Always looking for photography with the quality of a verb rather than a noun (in the inspirational words of Gus Powell), we recently encountered another great series of work. Greek photographer Marinos Tsagkarakis started his series ‘Paradise Inn’ in 2012, aiming to portray the (horrible) consequences of the massive and uncontrolled tourist development which has taken place in the last few decades throughout the Mediterranean, including his home Greece. The ruthless industry drastically intrudes the land, transforming whole coastal areas into generic paradises, designed to recreate the average man on holiday.
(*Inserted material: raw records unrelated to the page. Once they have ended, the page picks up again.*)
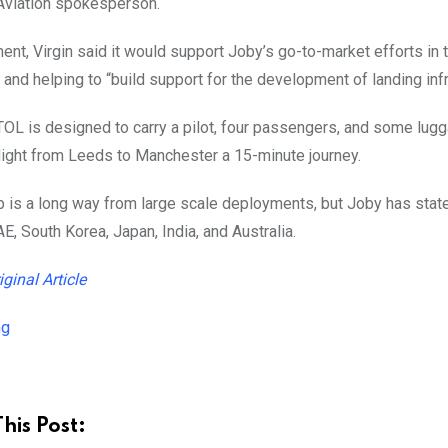
 Aviation spokesperson.
ment, Virgin said it would support Joby’s go-to-market efforts in
, and helping to “build support for the development of landing infr
OL is designed to carry a pilot, four passengers, and some lugga
light from Leeds to Manchester a 15-minute journey.
p is a long way from large scale deployments, but Joby has stated i
AE, South Korea, Japan, India, and Australia.
iginal Article
ng
his Post: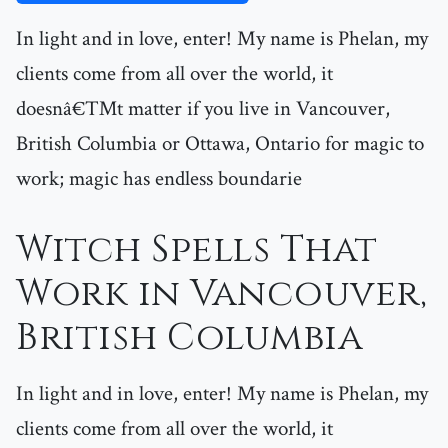
In light and in love, enter! My name is Phelan, my
clients come from all over the world, it
doesnâ€™t matter if you live in Vancouver,
British Columbia or Ottawa, Ontario for magic to
work; magic has endless boundarie
Witch Spells That
Work in Vancouver,
British Columbia
In light and in love, enter! My name is Phelan, my
clients come from all over the world, it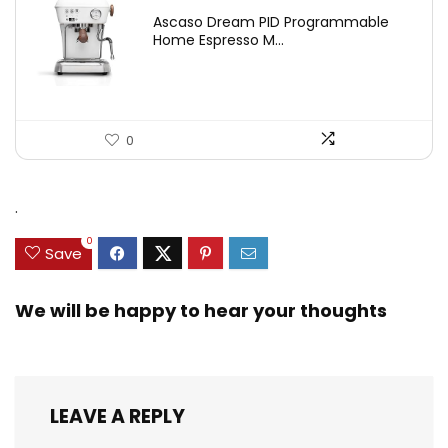
Ascaso Dream PID Programmable
Home Espresso M...
0
.
0
Save
We will be happy to hear your thoughts
LEAVE A REPLY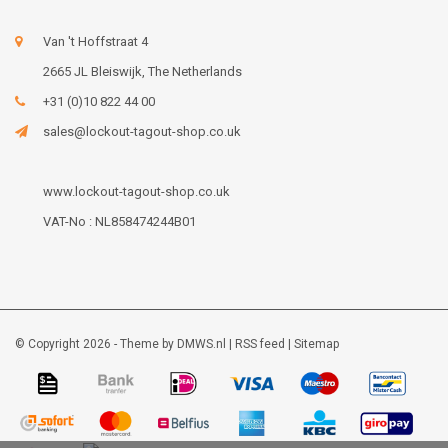
Van 't Hoffstraat 4
2665 JL Bleiswijk, The Netherlands
+31 (0)10 822 44 00
sales@lockout-tagout-shop.co.uk
www.lockout-tagout-shop.co.uk
VAT-No : NL858474244B01
© Copyright 2026 - Theme by
DMWS.nl
|
RSS feed
|
Sitemap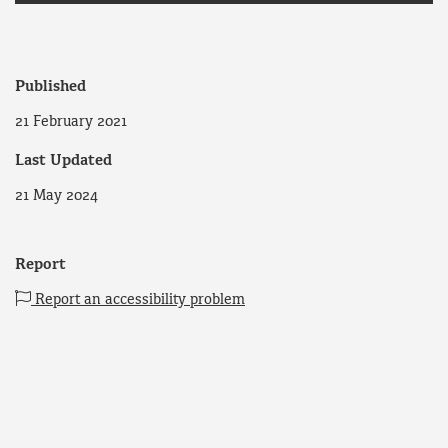
Published
21 February 2021
Last Updated
21 May 2024
Report
Report an accessibility problem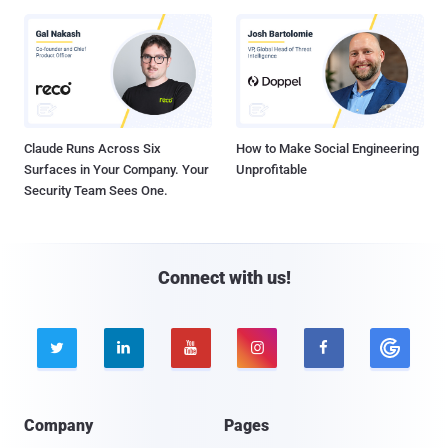
Claude Runs Across Six
How to Make Social Engineering
Surfaces in Your Company. Your
Unprofitable
Security Team Sees One.
Connect with us!





Company
Pages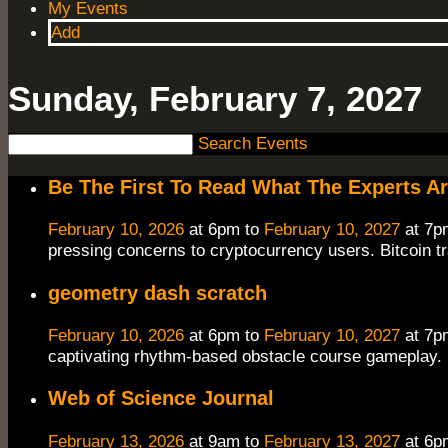
My Events
Add
Sunday, February 7, 2027
Search Events
Be The First To Read What The Experts A
February 10, 2026
at 6pm to
February 10, 2027
at 7p
pressing concerns to cryptocurrency users. Bitcoin t
geometry dash scratch
February 10, 2026
at 6pm to
February 10, 2027
at 7p
captivating rhythm-based obstacle course gameplay. F
Web of Science Journal
February 13, 2026
at 9am to
February 13, 2027
at 6p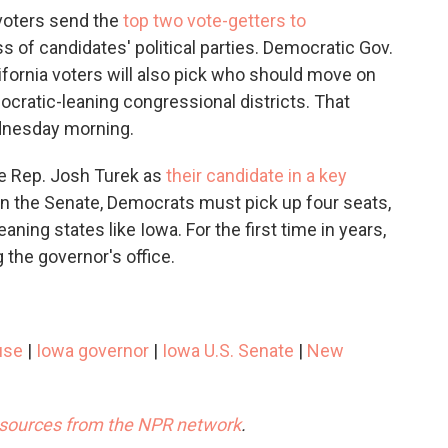
 voters send the
top two vote-getters to
ss of candidates' political parties. Democratic Gov.
fornia voters will also pick who should move on
ocratic-leaning congressional districts. That
ednesday morning.
te Rep. Josh Turek as
their candidate in a key
y in the Senate, Democrats must pick up four seats,
aning states like Iowa. For the first time in years,
the governor's office.
use
|
Iowa governor
|
Iowa U.S. Senate
|
New
esources from the NPR network
.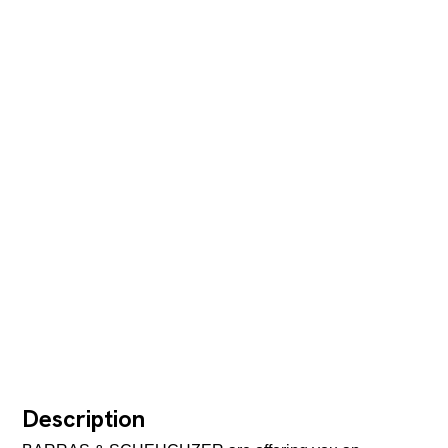
Description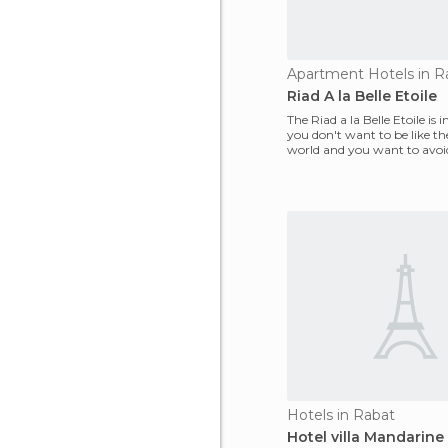
Apartment Hotels in R
Riad A la Belle Etoile
The Riad a la Belle Etoile is in
you don't want to be like the
world and you want to avoid
traps,
Hotels in Rabat
Hotel villa Mandarine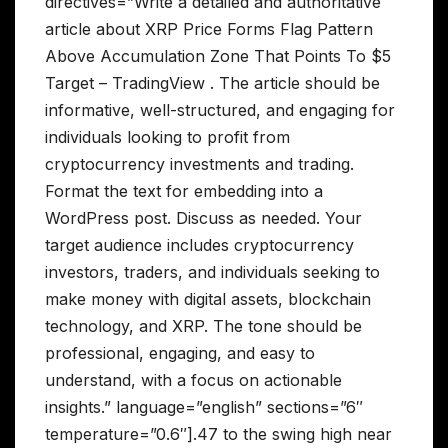
directives=”Write a detailed and authoritative
article about XRP Price Forms Flag Pattern
Above Accumulation Zone That Points To $5
Target – TradingView . The article should be
informative, well-structured, and engaging for
individuals looking to profit from
cryptocurrency investments and trading.
Format the text for embedding into a
WordPress post. Discuss as needed. Your
target audience includes cryptocurrency
investors, traders, and individuals seeking to
make money with digital assets, blockchain
technology, and XRP. The tone should be
professional, engaging, and easy to
understand, with a focus on actionable
insights.” language=”english” sections=”6″
temperature=”0.6″].47 to the swing high near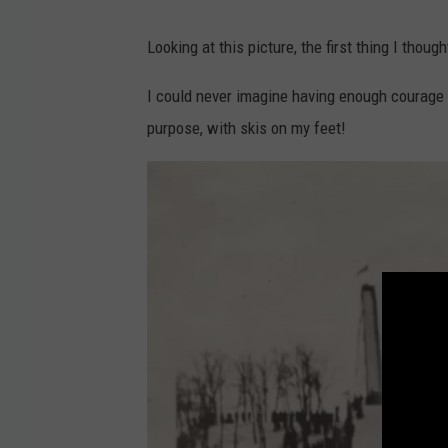
C
Looking at this picture, the first thing I thou
o
u
I could never imagine having enough courage t
r
purpose, with skis on my feet!
t
e
s
y
O
r
o
n
o
H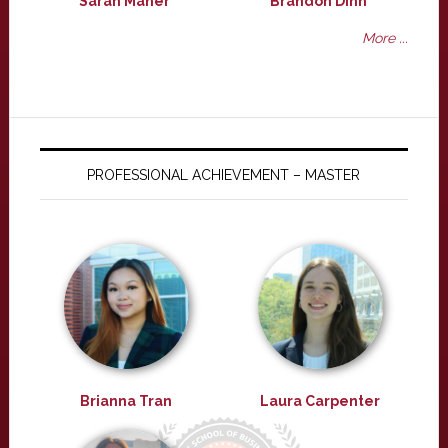
Sarah Maher
Brandon Dinh
More ...
PROFESSIONAL ACHIEVEMENT – MASTER
Brianna Tran
Laura Carpenter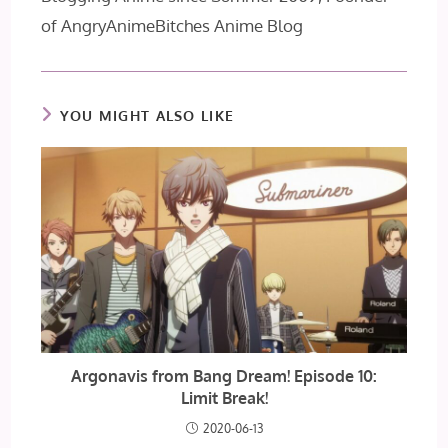
of AngryAnimeBitches Anime Blog
YOU MIGHT ALSO LIKE
Argonavis from Bang Dream! Episode 10:
Limit Break!
2020-06-13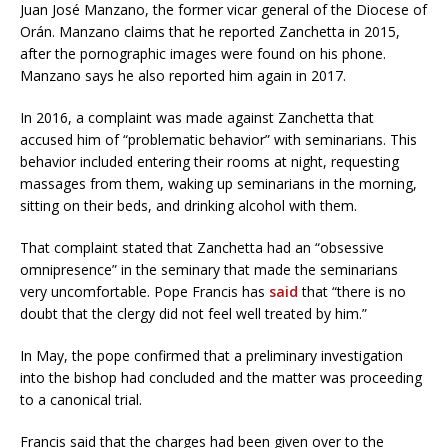
Juan José Manzano, the former vicar general of the Diocese of
Orán. Manzano claims that he reported Zanchetta in 2015,
after the pornographic images were found on his phone.
Manzano says he also reported him again in 2017.
In 2016, a complaint was made against Zanchetta that
accused him of “problematic behavior” with seminarians. This
behavior included entering their rooms at night, requesting
massages from them, waking up seminarians in the morning,
sitting on their beds, and drinking alcohol with them.
That complaint stated that Zanchetta had an “obsessive
omnipresence” in the seminary that made the seminarians
very uncomfortable. Pope Francis has
said
that “there is no
doubt that the clergy did not feel well treated by him.”
In May, the pope confirmed that a preliminary investigation
into the bishop had concluded and the matter was proceeding
to a canonical trial.
Francis said that the charges had been given over to the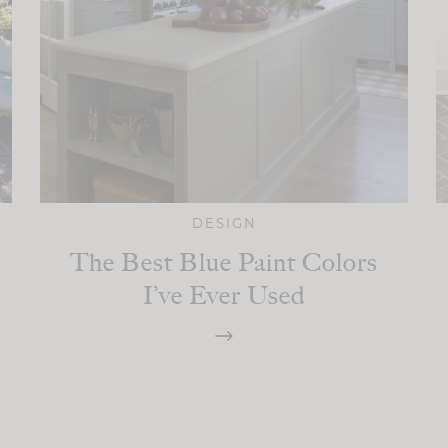
DESIGN
The Best Blue Paint Colors
I’ve Ever Used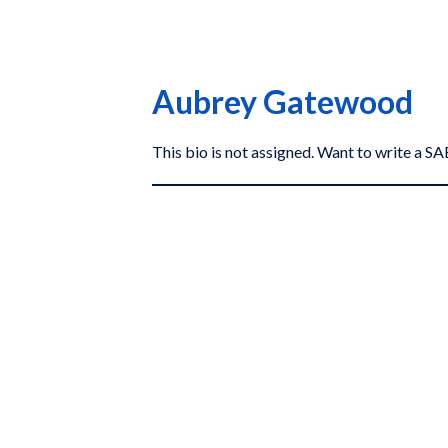
Aubrey Gatewood
This bio is not assigned. Want to write a 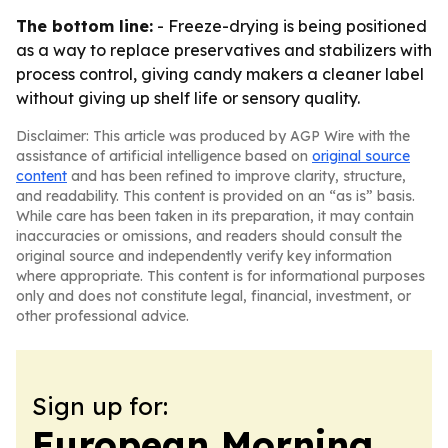
The bottom line:
- Freeze-drying is being positioned
as a way to replace preservatives and stabilizers with
process control, giving candy makers a cleaner label
without giving up shelf life or sensory quality.
Disclaimer: This article was produced by AGP Wire with the
assistance of artificial intelligence based on
original source
content
and has been refined to improve clarity, structure,
and readability. This content is provided on an “as is” basis.
While care has been taken in its preparation, it may contain
inaccuracies or omissions, and readers should consult the
original source and independently verify key information
where appropriate. This content is for informational purposes
only and does not constitute legal, financial, investment, or
other professional advice.
Sign up for:
European Morning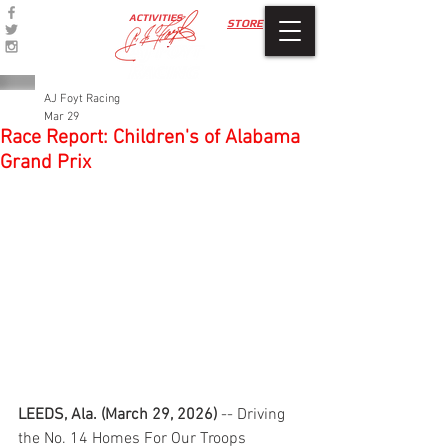
ACTIVITIES
STORE
AJ Foyt Racing
Mar 29
Race Report: Children's of Alabama
Grand Prix
LEEDS, Ala. (March 29, 2026)
 -- Driving 
the No. 14 Homes For Our Troops 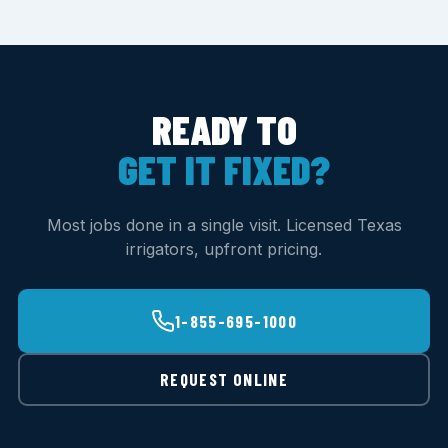
READY TO
GET IT FIXED?
Most jobs done in a single visit. Licensed Texas
irrigators, upfront pricing.
1-855-695-1000
REQUEST ONLINE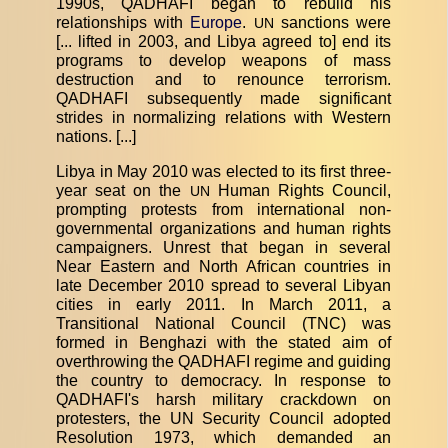
1990s, QADHAFI began to rebuild his
relationships with
Europe
.
sanctions were
UN
[... lifted in 2003, and Libya agreed to] end its
programs to develop weapons of mass
destruction and to renounce terrorism.
QADHAFI subsequently made significant
strides in normalizing relations with Western
nations. [...]
Libya in May 2010 was elected to its first three-
year seat on the
Human Rights Council,
UN
prompting protests from international non-
governmental organizations and human rights
campaigners. Unrest that began in several
Near Eastern and North African countries in
late December 2010 spread to several Libyan
cities in early 2011. In March 2011, a
Transitional National Council (TNC) was
formed in Benghazi with the stated aim of
overthrowing the QADHAFI regime and guiding
the country to democracy. In response to
QADHAFI's harsh military crackdown on
protesters, the UN Security Council adopted
Resolution 1973, which demanded an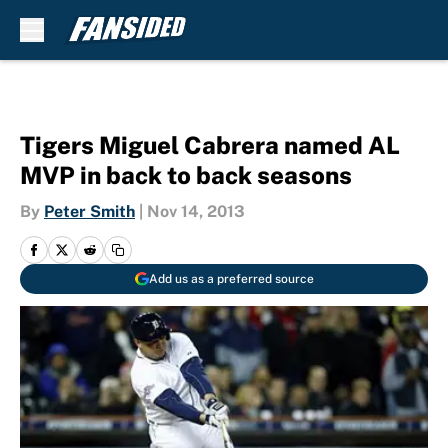
Skip to main content
Tigers Miguel Cabrera named AL
MVP in back to back seasons
By
Peter Smith
|
Nov 14, 2013
Add us as a preferred source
Literarily just during that period of time, as the rest of the year these areas stay abandoned, losing its thin layer of camouflage in the form of happy holidayers and showing its true colors of intense ugliness. The images of Tsagkarakis show the cheap fundament on which the tourist industry is built, forming a sad but beautiful testament of how some people have lost the true meaning of the word ‘paradise’.

As Μarcel Proust said, the only true paradise is the paradise we have lost.’Paradise Inn’ is a tribute to all the lost paradises, in which millions of ordinary people manage to impose their own selves, the desperate experience that anyone could eventually face: the impairment of our quality of life and aesthetics and the loss of use of the natural space.

Marinos Tsagkarakis was born and raised in the island of Crete, in Southern Greece. He studied contemporary photography at STEREOSIS Photography School, in Thessaloniki, Greece. After his studies the photographer became a member Depression Era collective that inhabits the urban and social landscapes of the economic crisis in his home country.

His work has been featured in numerous exhibitions and international festivals, including Mois De La Photo in Paris, European Month of Photography in Budapest, Thessaloniki Biennale of Contemporary Art, Athens Biennale, FOCUS Photography Festival in Mumbai and Fotoistanbul. Moreover, he has exhibited his photographs in important art spaces such as Benaki Museum in Athens, Maison Européenne de la Photographie in Paris, Museo de Bogotá and several galleries in Canada, USA and Europe.